A: I moved Honey to a local school with an autism unit attached to it. This was a perfect situation as although Honey did not require the unit full time she could dip in and out of the unit’s support, and the whole school had an autism ethos as all staff were trained and had hands-on experience of autism – rather than read a book once! Unfortunately my daughter aged out of that ideal school situation and moved to secondary school which was just awful – it ended up with a very anxious child unable to learn – and some teachers being told some home truths after months of them proclaiming they knew all about autism only for one staff member to severely punish my daughter for “not looking at him when he was talking”.

Q: What needs to change?

A: There needs to be more research, understanding and action to bring our educational systems into the future and to ensure inclusion really does mean all. No child should have to choose between their health and education. Home education has helped my daughter, but it isn’t the answer. It is elected exclusion, as inclusion was not an option open to her.
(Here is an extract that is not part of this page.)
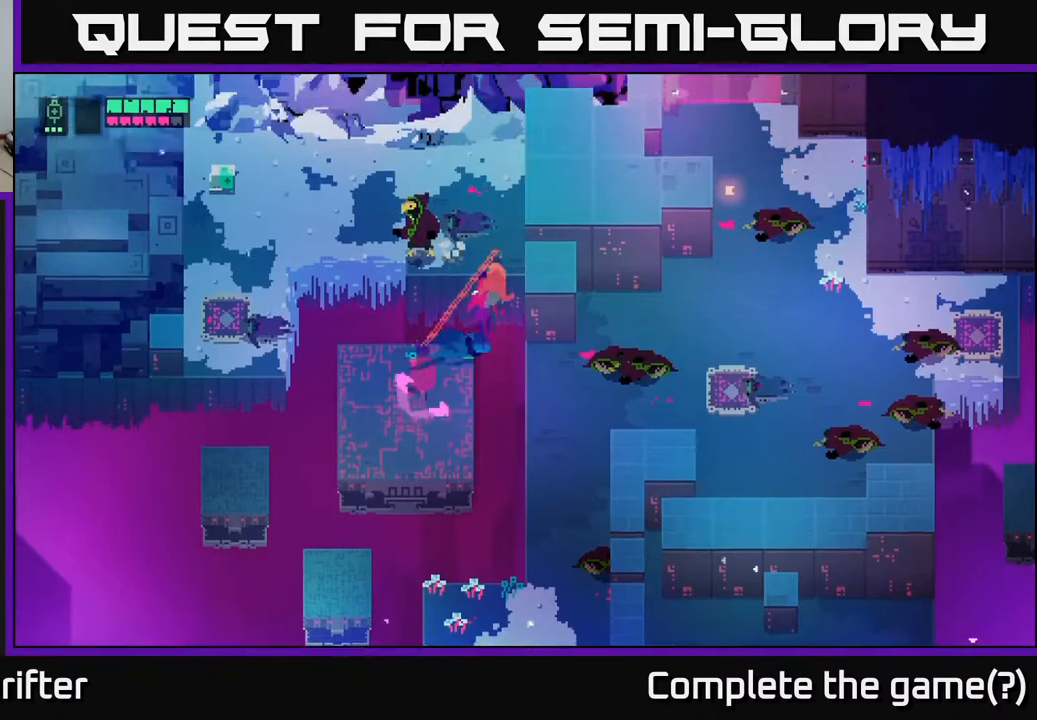
{"buttons": [], "left_stick": "left", "right_stick": "center", "events": [[83, "A", "up"], [183, "left_stick", "up-left"], [250, "left_stick", "left"], [267, "X", "down"], [400, "X", "up"]]}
Autism training by autistic adults in schools is a must. In fact it should be done yearly for both students and staff as a legal requirement.

A stop gap is the Olley Edwards academy, set up in Jan 2015 for home educated Aspergers /Autistic/ PDA children who did not flourish emotionally in school and are therefore home educated. The academy’s aim is to prevent isolation and seek inspiration and friendship in activities and small meet ups for those unable to attend larger events.

Carly and Honey run a website to help other families with autistic members.